Over the last few years the cost to either rent and/or buy a home has been increasing at a rapid rate. This has lead to at least 33% of Americans being what is known as “cost burdened”. But the news is even worse than that, as that latest data is from 2015. As we progress throughout calendar 2017, that percentage is bound to be even much worse.
It is generally considered “safe” to spend no more than 30% of total, after tax income towards housing costs. This includes all applicable expenses, whether it is rent, a home loan, property taxes, utility bills, insurance, etc. No matter whether someone leases or owns, it is always recommended that total expenses paid to a lender, bank, landlord, or utility company should not exceed that 30% threshold. Now about a third of households are exceeding those guidelines per a study from Harvard’s Joint Center for Housing, and many are seeking assistance for their housing costs.
The primary cause of this problem is that both the cost of rent and buy have been rapidly increasing over the last few years due to basic supply and demand. The demand is high, and there are not enough new homes or apartments are being built to keep up. Just looking at average costs to lease a home, since 2015 average lease rates have been increasing anywhere from 2-4% per the Apartment List National Rent Report. While it may not seem like a huge number, this is faster than household incomes and you also need to compound that number.
The cost to buy a home is much worse. While mortgage rates have stayed low, average prices to buy have been rapidly increasing. Per zillow, from February 2014 to February 2017, average selling prices for a home have gone up almost 20%! That is way faster than inflation as well as families incomes.
Maybe the ironic part is that this rapid inflation in buying a property is pricing many people out of the home-purchasing market. So they then go lease an apartment instead, which then puts more demand on rental prices due to the laws of supply and demand.
What does the future hold for the housing cost burden problem?
It is putting families into a very difficult situation. A big problem is that housing starts in the US have been flat to trending down in 2017 per the census bureau. If there is a shortage of homes and apartments being built, this will not help the supply grow. Then, with demand still high and supply tight, prices will continue to increase, both for leasing and buying. So things are not looking to great right now.
There may be a few other barriers in 2017 as well. One is the federal reserve continues to increase short term interest rates, and they will be starting to unwind the stimulus programs in place by not re-investing into buying mortgage or treasury bonds. While of course no one knows how this will all play out, in theory if the federal reserve starts to wind down their bond stimulus programs this will put upwards pressure on long term mortgage rates and payments. The increases in prime rates will likely impact short term and/or ARM mortgage rates. That will make home-buying more challenging for buyers.
Home builders also say it is very hard to find workers to build homes or apartments. Many have been using immigrants as Americans either do not want that type of work or they lack the skills.
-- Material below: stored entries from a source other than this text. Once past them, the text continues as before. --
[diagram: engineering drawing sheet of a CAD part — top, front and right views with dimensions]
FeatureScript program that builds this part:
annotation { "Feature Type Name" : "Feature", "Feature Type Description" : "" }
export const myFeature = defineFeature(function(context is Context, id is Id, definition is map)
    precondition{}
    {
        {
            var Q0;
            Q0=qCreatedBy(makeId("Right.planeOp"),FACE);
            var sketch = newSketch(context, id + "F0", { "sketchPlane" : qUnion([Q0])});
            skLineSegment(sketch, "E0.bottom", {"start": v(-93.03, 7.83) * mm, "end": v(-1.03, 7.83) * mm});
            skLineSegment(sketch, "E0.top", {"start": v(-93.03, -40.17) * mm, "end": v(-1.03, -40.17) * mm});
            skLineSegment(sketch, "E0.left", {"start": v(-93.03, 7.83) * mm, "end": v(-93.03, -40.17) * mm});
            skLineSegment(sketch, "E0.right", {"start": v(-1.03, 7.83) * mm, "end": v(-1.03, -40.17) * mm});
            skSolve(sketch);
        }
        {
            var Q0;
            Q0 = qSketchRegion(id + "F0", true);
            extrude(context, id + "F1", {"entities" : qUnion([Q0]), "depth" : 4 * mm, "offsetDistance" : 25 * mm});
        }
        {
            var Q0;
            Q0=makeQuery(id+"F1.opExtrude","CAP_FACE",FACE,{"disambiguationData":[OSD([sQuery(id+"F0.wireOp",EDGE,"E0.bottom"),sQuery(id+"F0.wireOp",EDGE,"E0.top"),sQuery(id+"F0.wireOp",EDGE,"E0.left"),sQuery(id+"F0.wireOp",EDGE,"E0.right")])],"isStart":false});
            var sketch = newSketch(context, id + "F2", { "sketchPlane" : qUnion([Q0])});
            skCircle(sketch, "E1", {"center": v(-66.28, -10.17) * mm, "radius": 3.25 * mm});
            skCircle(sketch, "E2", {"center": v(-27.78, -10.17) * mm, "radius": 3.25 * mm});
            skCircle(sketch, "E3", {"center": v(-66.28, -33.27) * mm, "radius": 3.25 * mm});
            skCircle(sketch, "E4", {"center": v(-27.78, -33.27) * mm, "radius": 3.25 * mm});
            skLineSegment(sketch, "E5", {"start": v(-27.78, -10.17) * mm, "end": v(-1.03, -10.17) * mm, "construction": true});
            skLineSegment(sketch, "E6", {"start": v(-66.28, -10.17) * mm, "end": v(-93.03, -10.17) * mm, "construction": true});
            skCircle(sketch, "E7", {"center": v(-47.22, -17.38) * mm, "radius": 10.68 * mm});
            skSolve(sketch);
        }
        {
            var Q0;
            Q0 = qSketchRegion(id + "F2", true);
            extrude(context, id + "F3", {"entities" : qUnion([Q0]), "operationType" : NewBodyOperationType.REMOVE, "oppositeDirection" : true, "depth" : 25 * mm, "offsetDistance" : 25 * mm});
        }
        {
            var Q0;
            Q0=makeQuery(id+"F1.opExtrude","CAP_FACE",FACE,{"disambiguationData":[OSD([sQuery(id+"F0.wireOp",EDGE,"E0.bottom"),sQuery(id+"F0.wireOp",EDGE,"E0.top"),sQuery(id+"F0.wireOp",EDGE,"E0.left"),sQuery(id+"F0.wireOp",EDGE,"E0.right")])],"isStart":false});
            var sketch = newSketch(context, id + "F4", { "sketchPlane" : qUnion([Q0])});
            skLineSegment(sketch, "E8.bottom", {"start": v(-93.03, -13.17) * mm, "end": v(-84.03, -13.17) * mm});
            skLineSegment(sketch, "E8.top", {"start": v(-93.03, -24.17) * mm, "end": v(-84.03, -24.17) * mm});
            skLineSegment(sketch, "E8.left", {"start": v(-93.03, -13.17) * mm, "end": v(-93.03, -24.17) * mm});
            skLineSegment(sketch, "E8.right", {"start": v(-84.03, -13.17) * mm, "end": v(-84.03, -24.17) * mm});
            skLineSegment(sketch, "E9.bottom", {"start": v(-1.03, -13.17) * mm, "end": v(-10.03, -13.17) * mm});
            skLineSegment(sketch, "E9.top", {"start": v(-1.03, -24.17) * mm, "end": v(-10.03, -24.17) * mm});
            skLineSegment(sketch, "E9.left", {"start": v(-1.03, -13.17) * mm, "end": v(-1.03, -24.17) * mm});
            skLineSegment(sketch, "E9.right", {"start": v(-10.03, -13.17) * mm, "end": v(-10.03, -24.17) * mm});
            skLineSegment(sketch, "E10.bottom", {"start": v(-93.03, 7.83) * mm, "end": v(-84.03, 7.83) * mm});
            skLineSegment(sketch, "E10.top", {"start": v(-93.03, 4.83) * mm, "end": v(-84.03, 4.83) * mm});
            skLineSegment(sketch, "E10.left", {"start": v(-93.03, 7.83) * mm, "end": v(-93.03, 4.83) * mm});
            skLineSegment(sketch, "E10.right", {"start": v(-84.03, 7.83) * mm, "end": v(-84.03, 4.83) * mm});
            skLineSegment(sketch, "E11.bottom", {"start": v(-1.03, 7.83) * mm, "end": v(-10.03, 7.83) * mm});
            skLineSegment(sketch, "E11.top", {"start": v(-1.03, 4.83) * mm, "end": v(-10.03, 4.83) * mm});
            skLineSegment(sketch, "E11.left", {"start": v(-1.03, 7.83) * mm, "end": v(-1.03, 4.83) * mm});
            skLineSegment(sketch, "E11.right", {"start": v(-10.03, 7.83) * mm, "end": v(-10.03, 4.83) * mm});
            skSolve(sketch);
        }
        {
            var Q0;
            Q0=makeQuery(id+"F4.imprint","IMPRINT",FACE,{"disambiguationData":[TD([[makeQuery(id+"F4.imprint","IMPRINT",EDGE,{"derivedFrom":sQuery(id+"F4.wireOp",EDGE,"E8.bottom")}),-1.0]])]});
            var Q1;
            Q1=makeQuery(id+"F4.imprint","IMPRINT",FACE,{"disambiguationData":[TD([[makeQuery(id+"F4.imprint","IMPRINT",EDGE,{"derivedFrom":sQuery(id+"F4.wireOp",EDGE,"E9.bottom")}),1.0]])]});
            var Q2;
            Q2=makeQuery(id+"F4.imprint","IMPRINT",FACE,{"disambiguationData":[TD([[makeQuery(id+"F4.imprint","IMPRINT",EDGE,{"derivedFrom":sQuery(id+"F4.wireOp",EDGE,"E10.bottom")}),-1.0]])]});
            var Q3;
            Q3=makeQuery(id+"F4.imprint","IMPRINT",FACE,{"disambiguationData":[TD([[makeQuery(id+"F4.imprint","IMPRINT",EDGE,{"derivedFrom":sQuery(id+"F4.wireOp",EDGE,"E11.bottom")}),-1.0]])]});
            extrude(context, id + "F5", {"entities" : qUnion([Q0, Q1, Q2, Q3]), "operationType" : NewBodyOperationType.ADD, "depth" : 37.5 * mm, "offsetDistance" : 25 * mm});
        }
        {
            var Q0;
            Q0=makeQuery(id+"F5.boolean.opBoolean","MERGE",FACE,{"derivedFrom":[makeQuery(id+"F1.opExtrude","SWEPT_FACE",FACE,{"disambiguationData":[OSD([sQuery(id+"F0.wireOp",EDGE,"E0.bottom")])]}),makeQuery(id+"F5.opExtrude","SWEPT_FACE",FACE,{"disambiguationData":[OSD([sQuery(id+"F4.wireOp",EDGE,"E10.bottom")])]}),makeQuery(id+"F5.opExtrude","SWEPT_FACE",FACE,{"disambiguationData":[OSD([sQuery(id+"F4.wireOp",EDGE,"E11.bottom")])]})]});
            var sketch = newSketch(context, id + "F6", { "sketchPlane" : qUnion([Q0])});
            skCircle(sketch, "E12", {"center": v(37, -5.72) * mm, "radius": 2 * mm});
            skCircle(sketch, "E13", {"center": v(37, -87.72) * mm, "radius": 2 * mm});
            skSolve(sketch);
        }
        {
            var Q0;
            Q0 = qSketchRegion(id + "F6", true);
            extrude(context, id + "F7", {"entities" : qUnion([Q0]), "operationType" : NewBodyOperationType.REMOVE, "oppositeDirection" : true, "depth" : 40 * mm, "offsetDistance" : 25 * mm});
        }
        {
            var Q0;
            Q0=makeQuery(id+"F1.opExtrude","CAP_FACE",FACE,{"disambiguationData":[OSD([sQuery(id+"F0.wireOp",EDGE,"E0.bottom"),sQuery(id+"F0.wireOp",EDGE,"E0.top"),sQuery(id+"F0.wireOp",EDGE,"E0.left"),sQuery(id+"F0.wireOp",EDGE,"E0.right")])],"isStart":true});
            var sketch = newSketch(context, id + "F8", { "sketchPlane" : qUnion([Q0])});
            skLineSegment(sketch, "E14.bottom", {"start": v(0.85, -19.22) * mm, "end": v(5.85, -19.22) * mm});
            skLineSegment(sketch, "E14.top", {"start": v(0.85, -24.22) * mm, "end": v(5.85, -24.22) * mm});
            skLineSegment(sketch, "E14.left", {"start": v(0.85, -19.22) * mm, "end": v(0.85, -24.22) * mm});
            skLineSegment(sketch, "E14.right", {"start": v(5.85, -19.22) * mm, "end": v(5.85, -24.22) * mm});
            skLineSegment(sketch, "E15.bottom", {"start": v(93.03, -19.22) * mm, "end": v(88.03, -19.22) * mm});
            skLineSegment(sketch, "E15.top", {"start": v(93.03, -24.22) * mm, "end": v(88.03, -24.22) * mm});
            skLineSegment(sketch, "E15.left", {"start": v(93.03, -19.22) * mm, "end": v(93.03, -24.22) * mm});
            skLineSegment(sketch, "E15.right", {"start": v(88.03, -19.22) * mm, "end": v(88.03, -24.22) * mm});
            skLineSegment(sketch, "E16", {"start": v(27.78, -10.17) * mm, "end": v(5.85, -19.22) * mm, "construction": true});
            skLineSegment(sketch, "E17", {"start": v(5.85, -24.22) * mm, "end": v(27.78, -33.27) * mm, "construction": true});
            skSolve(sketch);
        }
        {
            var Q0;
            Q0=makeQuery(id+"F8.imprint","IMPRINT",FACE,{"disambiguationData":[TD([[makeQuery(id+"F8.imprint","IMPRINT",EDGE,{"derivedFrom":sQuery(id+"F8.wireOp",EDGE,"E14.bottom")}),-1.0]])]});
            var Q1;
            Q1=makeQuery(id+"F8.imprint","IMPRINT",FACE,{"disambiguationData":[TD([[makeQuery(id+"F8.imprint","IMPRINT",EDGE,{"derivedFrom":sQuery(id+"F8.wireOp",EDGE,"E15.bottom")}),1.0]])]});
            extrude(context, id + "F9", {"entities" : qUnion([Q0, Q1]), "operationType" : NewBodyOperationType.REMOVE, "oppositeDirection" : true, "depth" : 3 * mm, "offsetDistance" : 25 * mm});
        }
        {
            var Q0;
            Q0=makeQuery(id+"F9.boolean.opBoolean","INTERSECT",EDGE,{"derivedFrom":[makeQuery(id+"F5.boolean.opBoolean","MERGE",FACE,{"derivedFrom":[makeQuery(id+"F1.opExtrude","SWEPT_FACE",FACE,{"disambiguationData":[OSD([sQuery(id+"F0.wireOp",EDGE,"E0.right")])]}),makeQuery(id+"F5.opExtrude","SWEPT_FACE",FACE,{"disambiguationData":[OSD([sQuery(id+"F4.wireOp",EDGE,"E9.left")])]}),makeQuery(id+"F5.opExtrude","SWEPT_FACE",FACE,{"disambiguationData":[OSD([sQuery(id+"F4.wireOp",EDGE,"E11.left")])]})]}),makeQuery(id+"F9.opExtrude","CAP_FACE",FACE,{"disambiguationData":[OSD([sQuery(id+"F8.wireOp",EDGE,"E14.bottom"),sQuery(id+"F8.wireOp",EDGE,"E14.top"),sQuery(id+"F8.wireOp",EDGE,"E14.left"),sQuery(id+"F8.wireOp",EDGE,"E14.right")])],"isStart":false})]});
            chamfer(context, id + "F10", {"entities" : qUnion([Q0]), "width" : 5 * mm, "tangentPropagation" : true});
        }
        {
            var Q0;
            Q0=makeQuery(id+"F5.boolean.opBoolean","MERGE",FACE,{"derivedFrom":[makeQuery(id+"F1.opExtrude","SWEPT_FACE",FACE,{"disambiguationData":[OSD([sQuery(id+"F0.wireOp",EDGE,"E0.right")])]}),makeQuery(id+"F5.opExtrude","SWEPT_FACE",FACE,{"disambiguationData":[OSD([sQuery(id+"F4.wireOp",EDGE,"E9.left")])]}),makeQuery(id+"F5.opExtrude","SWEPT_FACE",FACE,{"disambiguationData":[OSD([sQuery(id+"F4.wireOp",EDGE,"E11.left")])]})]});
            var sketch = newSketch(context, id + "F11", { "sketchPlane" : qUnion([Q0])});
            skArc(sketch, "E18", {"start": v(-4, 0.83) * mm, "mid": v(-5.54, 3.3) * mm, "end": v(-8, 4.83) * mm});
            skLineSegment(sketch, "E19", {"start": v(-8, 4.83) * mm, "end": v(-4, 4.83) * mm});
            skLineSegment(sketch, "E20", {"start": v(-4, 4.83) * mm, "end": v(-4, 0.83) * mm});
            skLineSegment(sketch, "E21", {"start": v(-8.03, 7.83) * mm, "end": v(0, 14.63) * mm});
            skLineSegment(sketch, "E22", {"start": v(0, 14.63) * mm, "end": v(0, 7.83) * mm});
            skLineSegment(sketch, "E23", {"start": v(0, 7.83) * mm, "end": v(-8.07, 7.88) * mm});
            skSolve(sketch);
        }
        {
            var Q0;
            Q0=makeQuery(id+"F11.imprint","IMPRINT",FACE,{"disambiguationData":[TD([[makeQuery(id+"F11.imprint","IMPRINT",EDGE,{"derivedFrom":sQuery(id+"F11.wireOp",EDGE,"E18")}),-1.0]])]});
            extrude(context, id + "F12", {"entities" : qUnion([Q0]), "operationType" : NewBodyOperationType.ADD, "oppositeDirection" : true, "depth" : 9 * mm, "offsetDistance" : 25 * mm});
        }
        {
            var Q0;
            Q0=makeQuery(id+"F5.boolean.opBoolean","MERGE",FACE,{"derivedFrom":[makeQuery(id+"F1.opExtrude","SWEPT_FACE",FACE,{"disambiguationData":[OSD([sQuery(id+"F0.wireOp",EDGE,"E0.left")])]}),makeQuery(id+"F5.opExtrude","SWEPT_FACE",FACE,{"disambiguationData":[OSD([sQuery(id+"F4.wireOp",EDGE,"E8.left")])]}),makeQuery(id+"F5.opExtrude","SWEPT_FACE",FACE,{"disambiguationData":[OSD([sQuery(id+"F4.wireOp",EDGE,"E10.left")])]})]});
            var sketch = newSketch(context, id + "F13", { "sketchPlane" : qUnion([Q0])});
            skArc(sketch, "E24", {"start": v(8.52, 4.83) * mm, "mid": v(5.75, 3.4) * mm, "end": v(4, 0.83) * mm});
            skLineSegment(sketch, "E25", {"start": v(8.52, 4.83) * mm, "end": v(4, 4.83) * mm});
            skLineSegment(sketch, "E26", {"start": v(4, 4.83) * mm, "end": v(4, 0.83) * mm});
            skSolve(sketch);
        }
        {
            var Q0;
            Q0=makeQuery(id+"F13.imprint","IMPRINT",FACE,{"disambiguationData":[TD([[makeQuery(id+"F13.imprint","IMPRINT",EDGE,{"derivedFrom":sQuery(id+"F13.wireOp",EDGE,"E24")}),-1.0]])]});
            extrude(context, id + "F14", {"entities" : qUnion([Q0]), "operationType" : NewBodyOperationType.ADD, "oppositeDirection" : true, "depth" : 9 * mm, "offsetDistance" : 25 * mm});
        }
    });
But now some immigrants are starting to leave those roles due to more aggressive deportation policies put into place by the government. So that lack of workers will also lead to slowing housing starts.
So there is no telling how this will all play out for 33% of Americans, and quite frankly others who are near being cost burdened. If you are a young person looking to rent your first home or buy in 2017, maybe live at home a little longer to build more savings. If you are older and struggling, then as we always say the job market is booming right now. Get the skills you need to increase your income so you can afford a home.